Didn't one of the detailing masters on here reckon a hand held steam cleaner worked well?
One day I shall make me a Haralson pressure multiplying hose end just to see how well they do.
Clive
PS Dyson. Over-rated, overhyped, badly engineered and, frankly, not very effective. Had one. Got fed-up with fixing it every couple of years and scored a cheap Kirby out of the local free ad paper. Also seriously overhyped and (way, way) overpriced but effective and built like a battleship. Fixing Dyson "Its just stopped" cleaners was easy money for a while but when one comes back for the fourth time 'cos James D can't design a cable clamp it got bit too old. James D is in the same category as Clive Sinclair and Alan Sugar all mouth, no trousers and a convincing line of patter to cover up incompetence. Ball-barrow was the only good idea James ever had. Even then he couldn't get the centre of gravity right managing to produce a wheelbarrow that is almost impossible to tip for emptying. Which is pretty hard to do!
While you are waiting for the shocks spend some quality time getting some good doses of Plus Gas, or whatever your preferred magic releaser in a tin is (not WD40, please), round the threads. I did and was pleasantly surprised by how relatively easily things came off. Post removal inspection suggested trying to shift things dry would have been a fairly major battle.

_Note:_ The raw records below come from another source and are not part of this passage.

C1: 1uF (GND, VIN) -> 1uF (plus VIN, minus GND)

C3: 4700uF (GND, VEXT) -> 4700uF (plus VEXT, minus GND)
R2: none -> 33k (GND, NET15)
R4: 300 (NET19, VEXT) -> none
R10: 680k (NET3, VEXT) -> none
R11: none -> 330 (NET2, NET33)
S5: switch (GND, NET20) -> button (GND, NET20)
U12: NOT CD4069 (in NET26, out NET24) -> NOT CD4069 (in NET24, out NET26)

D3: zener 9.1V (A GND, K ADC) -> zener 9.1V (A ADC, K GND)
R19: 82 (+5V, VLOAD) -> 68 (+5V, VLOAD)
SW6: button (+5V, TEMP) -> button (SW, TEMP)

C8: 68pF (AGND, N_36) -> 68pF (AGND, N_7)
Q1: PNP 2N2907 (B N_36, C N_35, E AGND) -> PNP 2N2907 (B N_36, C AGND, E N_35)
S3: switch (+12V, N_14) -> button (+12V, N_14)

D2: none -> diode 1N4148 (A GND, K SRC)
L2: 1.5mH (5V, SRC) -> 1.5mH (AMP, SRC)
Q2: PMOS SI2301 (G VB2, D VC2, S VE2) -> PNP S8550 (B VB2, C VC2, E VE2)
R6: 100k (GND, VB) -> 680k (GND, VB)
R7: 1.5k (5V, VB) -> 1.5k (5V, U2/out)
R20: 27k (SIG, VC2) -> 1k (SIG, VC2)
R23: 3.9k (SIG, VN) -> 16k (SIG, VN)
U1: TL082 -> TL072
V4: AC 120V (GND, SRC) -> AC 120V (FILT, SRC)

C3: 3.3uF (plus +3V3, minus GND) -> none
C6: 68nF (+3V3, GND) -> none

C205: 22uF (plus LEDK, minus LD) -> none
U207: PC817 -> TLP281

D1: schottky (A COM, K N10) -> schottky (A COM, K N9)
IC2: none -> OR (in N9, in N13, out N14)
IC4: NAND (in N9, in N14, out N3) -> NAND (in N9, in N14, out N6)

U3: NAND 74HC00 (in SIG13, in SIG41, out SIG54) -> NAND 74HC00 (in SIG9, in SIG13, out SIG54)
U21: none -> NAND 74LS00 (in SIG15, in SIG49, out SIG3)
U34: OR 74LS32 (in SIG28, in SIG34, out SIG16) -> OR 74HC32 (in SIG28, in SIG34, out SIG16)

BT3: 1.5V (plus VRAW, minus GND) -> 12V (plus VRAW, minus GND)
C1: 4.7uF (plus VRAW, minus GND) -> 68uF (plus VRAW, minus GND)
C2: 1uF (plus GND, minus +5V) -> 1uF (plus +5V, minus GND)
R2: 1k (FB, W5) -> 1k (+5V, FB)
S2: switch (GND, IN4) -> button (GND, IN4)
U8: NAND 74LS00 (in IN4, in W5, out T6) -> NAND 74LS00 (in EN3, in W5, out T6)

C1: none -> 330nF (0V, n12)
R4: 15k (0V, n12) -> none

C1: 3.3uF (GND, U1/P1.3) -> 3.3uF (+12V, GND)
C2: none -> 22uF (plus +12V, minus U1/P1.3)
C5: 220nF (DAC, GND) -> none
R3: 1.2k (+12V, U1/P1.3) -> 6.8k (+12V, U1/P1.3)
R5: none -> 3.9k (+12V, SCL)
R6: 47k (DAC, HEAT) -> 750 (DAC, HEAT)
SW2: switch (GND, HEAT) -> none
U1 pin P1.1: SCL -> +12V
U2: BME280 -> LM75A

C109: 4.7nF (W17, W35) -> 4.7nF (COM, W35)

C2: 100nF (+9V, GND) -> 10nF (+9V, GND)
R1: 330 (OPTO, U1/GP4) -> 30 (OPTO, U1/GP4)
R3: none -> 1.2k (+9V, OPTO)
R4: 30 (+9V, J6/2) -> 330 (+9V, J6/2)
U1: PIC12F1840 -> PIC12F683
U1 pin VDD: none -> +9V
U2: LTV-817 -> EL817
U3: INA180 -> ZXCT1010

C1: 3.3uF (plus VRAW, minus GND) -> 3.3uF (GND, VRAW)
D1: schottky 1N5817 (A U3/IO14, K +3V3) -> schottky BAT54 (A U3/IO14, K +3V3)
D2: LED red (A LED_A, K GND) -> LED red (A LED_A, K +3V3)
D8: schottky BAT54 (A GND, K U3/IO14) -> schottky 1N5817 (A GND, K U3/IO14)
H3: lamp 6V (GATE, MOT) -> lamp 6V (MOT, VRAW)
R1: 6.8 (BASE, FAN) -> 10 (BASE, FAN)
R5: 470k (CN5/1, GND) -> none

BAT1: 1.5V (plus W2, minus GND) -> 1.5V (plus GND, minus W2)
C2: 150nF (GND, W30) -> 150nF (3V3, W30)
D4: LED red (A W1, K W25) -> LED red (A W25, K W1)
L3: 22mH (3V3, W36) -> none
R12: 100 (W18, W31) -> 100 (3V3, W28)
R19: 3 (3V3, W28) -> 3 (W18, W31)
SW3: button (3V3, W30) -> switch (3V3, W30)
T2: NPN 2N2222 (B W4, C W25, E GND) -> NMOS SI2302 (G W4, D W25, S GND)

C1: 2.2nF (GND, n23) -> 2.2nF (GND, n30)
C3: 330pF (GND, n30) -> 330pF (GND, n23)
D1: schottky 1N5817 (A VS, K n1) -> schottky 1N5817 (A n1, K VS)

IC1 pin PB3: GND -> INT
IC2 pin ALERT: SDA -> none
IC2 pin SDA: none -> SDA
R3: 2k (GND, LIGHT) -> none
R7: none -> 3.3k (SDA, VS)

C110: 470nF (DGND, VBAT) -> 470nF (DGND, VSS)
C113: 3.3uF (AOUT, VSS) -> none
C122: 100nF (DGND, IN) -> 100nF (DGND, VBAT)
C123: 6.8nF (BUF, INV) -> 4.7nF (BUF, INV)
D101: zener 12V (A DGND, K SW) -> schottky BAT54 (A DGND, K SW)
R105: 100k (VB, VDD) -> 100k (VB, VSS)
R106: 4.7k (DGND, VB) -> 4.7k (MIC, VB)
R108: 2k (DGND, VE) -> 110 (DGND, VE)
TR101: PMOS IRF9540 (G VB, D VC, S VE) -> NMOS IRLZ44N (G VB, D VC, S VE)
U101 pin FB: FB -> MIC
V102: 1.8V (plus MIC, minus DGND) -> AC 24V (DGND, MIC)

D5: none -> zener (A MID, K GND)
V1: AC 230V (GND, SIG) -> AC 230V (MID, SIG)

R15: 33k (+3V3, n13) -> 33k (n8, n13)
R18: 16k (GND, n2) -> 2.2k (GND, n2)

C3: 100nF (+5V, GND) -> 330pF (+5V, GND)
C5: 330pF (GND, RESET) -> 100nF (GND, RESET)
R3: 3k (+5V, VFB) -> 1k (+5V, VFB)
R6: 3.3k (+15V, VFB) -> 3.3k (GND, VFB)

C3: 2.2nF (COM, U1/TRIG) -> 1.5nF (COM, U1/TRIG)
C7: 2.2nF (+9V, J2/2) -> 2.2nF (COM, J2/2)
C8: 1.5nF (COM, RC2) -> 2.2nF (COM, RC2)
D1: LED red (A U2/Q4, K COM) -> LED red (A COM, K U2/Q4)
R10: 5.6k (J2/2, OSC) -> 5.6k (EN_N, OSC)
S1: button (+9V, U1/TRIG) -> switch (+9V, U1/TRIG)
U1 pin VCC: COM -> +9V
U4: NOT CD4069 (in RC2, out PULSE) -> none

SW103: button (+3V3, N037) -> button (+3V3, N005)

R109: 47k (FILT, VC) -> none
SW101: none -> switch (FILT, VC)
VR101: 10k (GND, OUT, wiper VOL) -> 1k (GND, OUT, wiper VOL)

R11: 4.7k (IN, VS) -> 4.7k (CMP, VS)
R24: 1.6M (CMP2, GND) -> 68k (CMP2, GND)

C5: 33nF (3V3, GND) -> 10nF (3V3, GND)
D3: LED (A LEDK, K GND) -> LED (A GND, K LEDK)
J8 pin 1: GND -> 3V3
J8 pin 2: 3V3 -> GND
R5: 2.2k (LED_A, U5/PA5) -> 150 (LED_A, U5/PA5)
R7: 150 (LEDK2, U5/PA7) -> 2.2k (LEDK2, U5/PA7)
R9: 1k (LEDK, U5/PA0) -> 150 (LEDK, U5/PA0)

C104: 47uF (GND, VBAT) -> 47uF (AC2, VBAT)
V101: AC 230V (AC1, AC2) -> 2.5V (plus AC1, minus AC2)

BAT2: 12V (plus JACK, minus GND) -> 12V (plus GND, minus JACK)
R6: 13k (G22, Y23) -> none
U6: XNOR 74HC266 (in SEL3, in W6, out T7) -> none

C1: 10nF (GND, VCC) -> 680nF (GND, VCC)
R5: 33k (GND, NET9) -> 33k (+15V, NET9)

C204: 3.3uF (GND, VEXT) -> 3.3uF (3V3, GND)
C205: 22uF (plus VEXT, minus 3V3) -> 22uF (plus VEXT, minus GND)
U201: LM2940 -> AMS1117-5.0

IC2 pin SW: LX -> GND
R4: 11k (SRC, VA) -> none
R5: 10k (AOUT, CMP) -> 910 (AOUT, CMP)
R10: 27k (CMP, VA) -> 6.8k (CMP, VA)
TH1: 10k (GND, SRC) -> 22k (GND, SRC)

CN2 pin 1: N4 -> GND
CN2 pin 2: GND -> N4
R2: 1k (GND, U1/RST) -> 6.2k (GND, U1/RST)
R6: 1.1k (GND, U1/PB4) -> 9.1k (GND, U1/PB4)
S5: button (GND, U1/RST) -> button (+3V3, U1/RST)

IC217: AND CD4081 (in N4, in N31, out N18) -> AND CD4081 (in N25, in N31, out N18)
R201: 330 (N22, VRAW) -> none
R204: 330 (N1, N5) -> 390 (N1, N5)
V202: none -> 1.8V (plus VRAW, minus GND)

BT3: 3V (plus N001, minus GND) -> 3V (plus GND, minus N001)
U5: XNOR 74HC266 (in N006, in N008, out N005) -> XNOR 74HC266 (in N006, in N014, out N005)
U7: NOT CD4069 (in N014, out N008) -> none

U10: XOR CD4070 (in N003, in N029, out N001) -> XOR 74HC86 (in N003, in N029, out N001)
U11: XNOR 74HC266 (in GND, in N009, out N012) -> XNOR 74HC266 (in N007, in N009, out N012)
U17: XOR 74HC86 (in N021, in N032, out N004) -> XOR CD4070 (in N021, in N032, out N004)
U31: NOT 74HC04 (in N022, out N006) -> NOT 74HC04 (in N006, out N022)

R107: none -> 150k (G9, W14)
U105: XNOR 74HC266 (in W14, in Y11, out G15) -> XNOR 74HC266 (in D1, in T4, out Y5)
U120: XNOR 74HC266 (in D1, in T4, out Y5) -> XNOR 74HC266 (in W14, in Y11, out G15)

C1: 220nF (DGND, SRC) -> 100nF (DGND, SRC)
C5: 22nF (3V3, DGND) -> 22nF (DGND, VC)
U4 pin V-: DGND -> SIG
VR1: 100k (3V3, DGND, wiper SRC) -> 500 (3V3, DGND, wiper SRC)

Definitely impact wrench on the top bolts. For my first try I used a breaker bar with the socket drive extensions needed to reach in past the wheel properly supported on axle stands. Those air pipes are far to vulnerable if the socket cams off the bolt head to risk working freehand. It clearly wasn't going to move with any sane force on the breaker bar. So I bought a cheap electric impact gun. Spun out so easy that I thought the socket had cammed off the head.
Clive
If you have the measurements and a mate with a lathe its not too difficult to make a tube with a suitable taper inside to compress the bush.
Did one for my front radius arm bushes. Will do one for my rear ones but that's on next years schedule! If someone knows the sizes I can easily make one for you.